Source records

= = = =

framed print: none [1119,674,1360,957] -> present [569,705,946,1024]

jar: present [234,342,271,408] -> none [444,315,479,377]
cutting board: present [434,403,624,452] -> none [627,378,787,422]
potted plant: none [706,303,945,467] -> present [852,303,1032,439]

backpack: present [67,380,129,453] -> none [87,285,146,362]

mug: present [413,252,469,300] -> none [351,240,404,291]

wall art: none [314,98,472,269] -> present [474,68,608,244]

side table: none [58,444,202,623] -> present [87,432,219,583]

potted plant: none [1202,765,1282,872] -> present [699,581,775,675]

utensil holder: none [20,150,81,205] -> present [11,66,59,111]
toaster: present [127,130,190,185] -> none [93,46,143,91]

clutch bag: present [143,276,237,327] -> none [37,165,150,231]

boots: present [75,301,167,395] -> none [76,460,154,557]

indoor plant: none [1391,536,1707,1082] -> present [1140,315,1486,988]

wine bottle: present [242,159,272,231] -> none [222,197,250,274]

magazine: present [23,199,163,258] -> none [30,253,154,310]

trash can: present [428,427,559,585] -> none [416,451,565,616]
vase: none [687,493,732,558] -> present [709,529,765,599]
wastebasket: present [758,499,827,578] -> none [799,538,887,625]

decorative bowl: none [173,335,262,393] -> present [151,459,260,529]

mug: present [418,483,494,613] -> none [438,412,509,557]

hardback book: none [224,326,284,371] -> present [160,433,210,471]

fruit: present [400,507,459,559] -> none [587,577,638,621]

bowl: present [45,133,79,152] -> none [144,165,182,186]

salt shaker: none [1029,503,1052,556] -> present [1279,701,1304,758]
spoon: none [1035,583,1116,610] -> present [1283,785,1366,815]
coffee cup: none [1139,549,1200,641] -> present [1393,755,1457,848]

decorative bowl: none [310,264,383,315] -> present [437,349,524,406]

= = = =

• What the task asks:
Will you return exactly the lines above from the one with "magazine: present [23,199,163,258]" down to the one with "mug: present [418,483,494,613]", counting both as part of the range?

• The completed task:
magazine: present [23,199,163,258] -> none [30,253,154,310]

trash can: present [428,427,559,585] -> none [416,451,565,616]
vase: none [687,493,732,558] -> present [709,529,765,599]
wastebasket: present [758,499,827,578] -> none [799,538,887,625]

decorative bowl: none [173,335,262,393] -> present [151,459,260,529]

mug: present [418,483,494,613] -> none [438,412,509,557]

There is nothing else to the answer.